• **What the task requires**: Express every line of the listing below as a Markdown table with the columns "Row" and "Line Text," numbering the rows in order and leaving out blank lines.

• **Data to use**:
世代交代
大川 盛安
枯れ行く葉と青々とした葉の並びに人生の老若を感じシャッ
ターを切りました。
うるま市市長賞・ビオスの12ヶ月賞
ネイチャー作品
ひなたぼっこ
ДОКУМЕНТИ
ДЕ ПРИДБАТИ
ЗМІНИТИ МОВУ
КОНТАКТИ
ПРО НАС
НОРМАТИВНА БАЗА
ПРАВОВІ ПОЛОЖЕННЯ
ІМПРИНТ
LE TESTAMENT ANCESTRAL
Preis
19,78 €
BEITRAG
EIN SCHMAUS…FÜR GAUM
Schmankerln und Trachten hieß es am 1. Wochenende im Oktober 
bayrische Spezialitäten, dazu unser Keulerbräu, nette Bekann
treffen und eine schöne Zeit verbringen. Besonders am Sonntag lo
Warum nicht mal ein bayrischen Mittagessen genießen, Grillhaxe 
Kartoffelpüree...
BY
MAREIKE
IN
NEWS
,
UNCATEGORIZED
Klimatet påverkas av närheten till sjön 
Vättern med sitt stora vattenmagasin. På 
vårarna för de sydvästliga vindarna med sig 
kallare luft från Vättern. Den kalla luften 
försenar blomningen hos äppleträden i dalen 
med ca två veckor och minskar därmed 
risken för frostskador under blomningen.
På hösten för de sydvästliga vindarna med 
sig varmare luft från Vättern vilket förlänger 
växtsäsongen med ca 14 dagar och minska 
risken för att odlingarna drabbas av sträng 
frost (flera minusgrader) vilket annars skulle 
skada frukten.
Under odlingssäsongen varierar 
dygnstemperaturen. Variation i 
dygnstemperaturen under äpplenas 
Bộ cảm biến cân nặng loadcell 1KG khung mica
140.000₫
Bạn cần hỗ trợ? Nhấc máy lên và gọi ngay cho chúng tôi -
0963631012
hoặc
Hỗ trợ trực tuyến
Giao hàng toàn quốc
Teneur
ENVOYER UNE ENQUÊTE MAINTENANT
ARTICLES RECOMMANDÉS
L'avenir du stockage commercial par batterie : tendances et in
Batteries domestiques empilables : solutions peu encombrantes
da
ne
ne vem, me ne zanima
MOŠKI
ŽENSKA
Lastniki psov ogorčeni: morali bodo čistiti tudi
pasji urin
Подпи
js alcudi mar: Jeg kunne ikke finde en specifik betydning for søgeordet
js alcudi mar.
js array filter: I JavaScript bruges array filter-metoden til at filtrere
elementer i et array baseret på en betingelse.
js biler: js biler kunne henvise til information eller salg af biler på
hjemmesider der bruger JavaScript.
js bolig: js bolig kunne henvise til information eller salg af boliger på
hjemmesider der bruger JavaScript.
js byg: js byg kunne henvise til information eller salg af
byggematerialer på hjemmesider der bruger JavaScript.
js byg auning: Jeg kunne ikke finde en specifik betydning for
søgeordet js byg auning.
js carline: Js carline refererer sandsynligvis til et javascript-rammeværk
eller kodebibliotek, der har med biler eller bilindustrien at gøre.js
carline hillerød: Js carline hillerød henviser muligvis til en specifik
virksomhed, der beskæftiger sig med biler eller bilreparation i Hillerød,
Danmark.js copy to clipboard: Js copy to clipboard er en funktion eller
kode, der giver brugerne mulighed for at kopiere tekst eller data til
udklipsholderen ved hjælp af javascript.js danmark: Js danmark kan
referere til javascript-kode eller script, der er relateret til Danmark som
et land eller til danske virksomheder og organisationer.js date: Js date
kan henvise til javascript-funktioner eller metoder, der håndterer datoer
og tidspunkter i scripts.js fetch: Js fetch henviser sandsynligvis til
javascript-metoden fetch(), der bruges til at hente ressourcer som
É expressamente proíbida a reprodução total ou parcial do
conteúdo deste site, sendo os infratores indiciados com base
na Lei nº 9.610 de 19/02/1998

• **Reply to the exercise**:
| Row | Line Text |
|---|---|
| 1 | 世代交代 |
| 2 | 大川 盛安 |
| 3 | 枯れ行く葉と青々とした葉の並びに人生の老若を感じシャッ |
| 4 | ターを切りました。 |
| 5 | うるま市市長賞・ビオスの12ヶ月賞 |
| 6 | ネイチャー作品 |
| 7 | ひなたぼっこ |
| 8 | ДОКУМЕНТИ |
| 9 | ДЕ ПРИДБАТИ |
| 10 | ЗМІНИТИ МОВУ |
| 11 | КОНТАКТИ |
| 12 | ПРО НАС |
| 13 | НОРМАТИВНА БАЗА |
| 14 | ПРАВОВІ ПОЛОЖЕННЯ |
| 15 | ІМПРИНТ |
| 16 | LE TESTAMENT ANCESTRAL |
| 17 | Preis |
| 18 | 19,78 € |
| 19 | BEITRAG |
| 20 | EIN SCHMAUS…FÜR GAUM |
| 21 | Schmankerln und Trachten hieß es am 1. Wochenende im Oktober  |
| 22 | bayrische Spezialitäten, dazu unser Keulerbräu, nette Bekann |
| 23 | treffen und eine schöne Zeit verbringen. Besonders am Sonntag lo |
| 24 | Warum nicht mal ein bayrischen Mittagessen genießen, Grillhaxe  |
| 25 | Kartoffelpüree... |
| 26 | BY |
| 27 | MAREIKE |
| 28 | IN |
| 29 | NEWS |
| 30 | , |
| 31 | UNCATEGORIZED |
| 32 | Klimatet påverkas av närheten till sjön  |
| 33 | Vättern med sitt stora vattenmagasin. På  |
| 34 | vårarna för de sydvästliga vindarna med sig  |
| 35 | kallare luft från Vättern. Den kalla luften  |
| 36 | försenar blomningen hos äppleträden i dalen  |
| 37 | med ca två veckor och minskar därmed  |
| 38 | risken för frostskador under blomningen. |
| 39 | På hösten för de sydvästliga vindarna med  |
| 40 | sig varmare luft från Vättern vilket förlänger  |
| 41 | växtsäsongen med ca 14 dagar och minska  |
| 42 | risken för att odlingarna drabbas av sträng  |
| 43 | frost (flera minusgrader) vilket annars skulle  |
| 44 | skada frukten. |
| 45 | Under odlingssäsongen varierar  |
| 46 | dygnstemperaturen. Variation i  |
| 47 | dygnstemperaturen under äpplenas  |
| 48 | Bộ cảm biến cân nặng loadcell 1KG khung mica |
| 49 | 140.000₫ |
| 50 | Bạn cần hỗ trợ? Nhấc máy lên và gọi ngay cho chúng tôi - |
| 51 | 0963631012 |
| 52 | hoặc |
| 53 | Hỗ trợ trực tuyến |
| 54 | Giao hàng toàn quốc |
| 55 | Teneur |
| 56 | ENVOYER UNE ENQUÊTE MAINTENANT |
| 57 | ARTICLES RECOMMANDÉS |
| 58 | L'avenir du stockage commercial par batterie : tendances et in |
| 59 | Batteries domestiques empilables : solutions peu encombrantes |
| 60 | da |
| 61 | ne |
| 62 | ne vem, me ne zanima |
| 63 | MOŠKI |
| 64 | ŽENSKA |
| 65 | Lastniki psov ogorčeni: morali bodo čistiti tudi |
| 66 | pasji urin |
| 67 | Подпи |
| 68 | js alcudi mar: Jeg kunne ikke finde en specifik betydning for søgeordet |
| 69 | js alcudi mar. |
| 70 | js array filter: I JavaScript bruges array filter-metoden til at filtrere |
| 71 | elementer i et array baseret på en betingelse. |
| 72 | js biler: js biler kunne henvise til information eller salg af biler på |
| 73 | hjemmesider der bruger JavaScript. |
| 74 | js bolig: js bolig kunne henvise til information eller salg af boliger på |
| 75 | hjemmesider der bruger JavaScript. |
| 76 | js byg: js byg kunne henvise til information eller salg af |
| 77 | byggematerialer på hjemmesider der bruger JavaScript. |
| 78 | js byg auning: Jeg kunne ikke finde en specifik betydning for |
| 79 | søgeordet js byg auning. |
| 80 | js carline: Js carline refererer sandsynligvis til et javascript-rammeværk |
| 81 | eller kodebibliotek, der har med biler eller bilindustrien at gøre.js |
| 82 | carline hillerød: Js carline hillerød henviser muligvis til en specifik |
| 83 | virksomhed, der beskæftiger sig med biler eller bilreparation i Hillerød, |
| 84 | Danmark.js copy to clipboard: Js copy to clipboard er en funktion eller |
| 85 | kode, der giver brugerne mulighed for at kopiere tekst eller data til |
| 86 | udklipsholderen ved hjælp af javascript.js danmark: Js danmark kan |
| 87 | referere til javascript-kode eller script, der er relateret til Danmark som |
| 88 | et land eller til danske virksomheder og organisationer.js date: Js date |
| 89 | kan henvise til javascript-funktioner eller metoder, der håndterer datoer |
| 90 | og tidspunkter i scripts.js fetch: Js fetch henviser sandsynligvis til |
| 91 | javascript-metoden fetch(), der bruges til at hente ressourcer som |
| 92 | É expressamente proíbida a reprodução total ou parcial do |
| 93 | conteúdo deste site, sendo os infratores indiciados com base |
| 94 | na Lei nº 9.610 de 19/02/1998 |